Mission #1: Don’t disrupt the business
Xavier’s top priority for the SAP migration to AWS was to ensure uninterrupted business operations. While he patiently partnered with experts on the team to solve challenges related to keeping planned downtime as low as possible, Xavier did not waver in the plan to migrate test, development and production instances directly to AWS. His confidence was rooted both in Schneider’s long experience with AWS and in Kyndryl’s knowledge of Schneider’s critical systems and its business.
“We have put in place an approach that allows us to stay in a kind of hybrid mode. While we are migrating to the cloud, we’re still maintaining the existing landscape in the hosting datacenter to enable in-process business projects. So, the planning of each go-live is a real challenge. Each one has been different,” Xavier explains.
Plus, each landscape migration had to take place within an allotted 48-hour over-the-weekend migration window. That took thorough preparation and test runs. If the test run determined that the time frame was too long, the Kyndryl team adjusted its data migration methodology to ensure compliance with the migration window.
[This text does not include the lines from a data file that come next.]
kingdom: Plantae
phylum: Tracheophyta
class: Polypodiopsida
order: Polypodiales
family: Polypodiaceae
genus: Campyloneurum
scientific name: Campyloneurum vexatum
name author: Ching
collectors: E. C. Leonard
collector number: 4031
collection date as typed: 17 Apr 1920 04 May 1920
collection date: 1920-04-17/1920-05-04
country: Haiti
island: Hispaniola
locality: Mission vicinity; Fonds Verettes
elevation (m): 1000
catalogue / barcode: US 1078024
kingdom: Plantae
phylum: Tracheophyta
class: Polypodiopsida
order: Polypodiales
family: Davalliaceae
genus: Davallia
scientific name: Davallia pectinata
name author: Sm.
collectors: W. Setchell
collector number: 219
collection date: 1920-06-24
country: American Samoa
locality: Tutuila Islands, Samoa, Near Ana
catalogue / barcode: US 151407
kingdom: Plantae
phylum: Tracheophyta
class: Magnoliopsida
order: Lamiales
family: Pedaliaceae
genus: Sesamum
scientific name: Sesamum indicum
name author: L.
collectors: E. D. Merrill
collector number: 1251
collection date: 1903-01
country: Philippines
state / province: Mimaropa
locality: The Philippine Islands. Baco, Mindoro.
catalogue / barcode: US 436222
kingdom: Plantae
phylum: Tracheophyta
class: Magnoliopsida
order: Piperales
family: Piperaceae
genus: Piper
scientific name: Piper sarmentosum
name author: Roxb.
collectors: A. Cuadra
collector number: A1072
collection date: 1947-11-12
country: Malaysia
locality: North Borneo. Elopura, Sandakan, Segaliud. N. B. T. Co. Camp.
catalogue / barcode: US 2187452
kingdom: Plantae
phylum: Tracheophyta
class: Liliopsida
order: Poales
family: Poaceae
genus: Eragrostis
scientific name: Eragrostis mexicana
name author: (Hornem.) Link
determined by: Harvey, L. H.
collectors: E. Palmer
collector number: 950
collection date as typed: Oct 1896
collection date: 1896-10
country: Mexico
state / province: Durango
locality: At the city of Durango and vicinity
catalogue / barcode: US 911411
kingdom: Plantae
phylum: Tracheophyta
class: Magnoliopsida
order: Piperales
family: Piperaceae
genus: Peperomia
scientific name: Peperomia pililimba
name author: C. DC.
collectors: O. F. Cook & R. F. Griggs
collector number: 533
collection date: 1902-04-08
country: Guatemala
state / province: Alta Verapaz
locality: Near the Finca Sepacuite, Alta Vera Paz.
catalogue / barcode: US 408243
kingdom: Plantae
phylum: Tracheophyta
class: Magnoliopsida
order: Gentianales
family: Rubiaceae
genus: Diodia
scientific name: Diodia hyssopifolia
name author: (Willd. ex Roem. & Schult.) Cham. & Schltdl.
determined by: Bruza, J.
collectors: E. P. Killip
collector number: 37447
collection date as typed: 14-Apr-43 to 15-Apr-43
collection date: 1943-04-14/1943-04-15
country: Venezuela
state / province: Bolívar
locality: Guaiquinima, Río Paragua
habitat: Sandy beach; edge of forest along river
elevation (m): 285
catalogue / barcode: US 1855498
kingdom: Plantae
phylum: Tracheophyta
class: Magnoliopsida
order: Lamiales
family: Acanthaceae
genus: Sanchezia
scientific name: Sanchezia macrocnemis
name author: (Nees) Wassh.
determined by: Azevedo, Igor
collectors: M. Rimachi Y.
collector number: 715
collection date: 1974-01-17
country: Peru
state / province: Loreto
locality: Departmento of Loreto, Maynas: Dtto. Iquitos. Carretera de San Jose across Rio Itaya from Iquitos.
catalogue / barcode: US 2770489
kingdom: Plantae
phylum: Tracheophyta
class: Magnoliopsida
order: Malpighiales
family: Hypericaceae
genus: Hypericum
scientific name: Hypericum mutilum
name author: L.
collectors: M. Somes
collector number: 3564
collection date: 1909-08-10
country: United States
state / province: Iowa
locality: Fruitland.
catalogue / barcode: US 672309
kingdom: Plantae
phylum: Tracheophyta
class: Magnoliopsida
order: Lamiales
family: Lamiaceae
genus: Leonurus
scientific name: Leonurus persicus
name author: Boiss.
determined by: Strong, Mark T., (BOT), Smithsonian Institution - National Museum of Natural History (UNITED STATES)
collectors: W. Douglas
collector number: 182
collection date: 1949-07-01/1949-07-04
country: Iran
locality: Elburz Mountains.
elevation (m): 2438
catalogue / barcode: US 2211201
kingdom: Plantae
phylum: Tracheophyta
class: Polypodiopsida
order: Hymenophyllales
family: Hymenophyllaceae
Orchestrating a multi-enterprise team effort
The first step in planning on the Schneider side was to define the organization and operating model—one that would support the goal of continuous business operations. Determining who would be responsible for what was a major component of the overall migration plan.
“We all had to learn to work together with the new model, which led us to spend time on designing that model as well as designing the implementation,” Xavier notes, adding that moving mature mission-critical application infrastructure to the cloud carries some complexities around infrastructure design within the AWS environment.
Schneider’s internal team designed and built the AWS landing zone, a highly secured environment with strict rules about firewalls, connectivity, and security groups. In architecting the new operating environment, Kyndryl leveraged its well-established framework for cloud operations through a structured mapping of client SLAs and operational requirements to the target solution. This framework includes extensive Kyndryl intellectual property—assets, accelerators and reference models. These helped the design and migration processes run smoothly.
Kyndryl provided specifications that AWS and Schneider technical teams used to provision the new infrastructure in the landing zone. Moving each SAP landscape to AWS involves the three partners carefully coordinating connectivity. Post-migration, Kyndryl now manages the SAP landscape on AWS.
A different Schneider IT organization, the global delivery arm of Schneider Digital, takes care of application management for the platform. An incumbent external partner is responsible for SAP application management. And, of course, there is the community of key business users who perform testing when needed.
“All of this ecosystem needs to be properly managed for each part to be ready to execute on time. That’s far more challenging than the infrastructure or technical components,” Xavier notes.
“At the beginning, it was a little bit messy and complex. But once we agreed on the model and moved to execution, it’s really flying. This is where I believe we made a good choice to select Kyndryl as a partner. Everything from Kyndryl has been well delivered and on time, and they’ve been extremely flexible and accommodating to help us manage this challenge.”
Going cloud-native is next
Up next is learning how to manage the cloud SAP environments in a cloud-native way. Because the migration has been primarily a lift and shift effort, Xavier says, the deployments are still being managed as they had been on-premises.
“We have some ideas on how we can improve our costs by adjusting our provisioning to the right size. That’s one of the next steps we have in front of us to really achieve our TCO improvement promise.”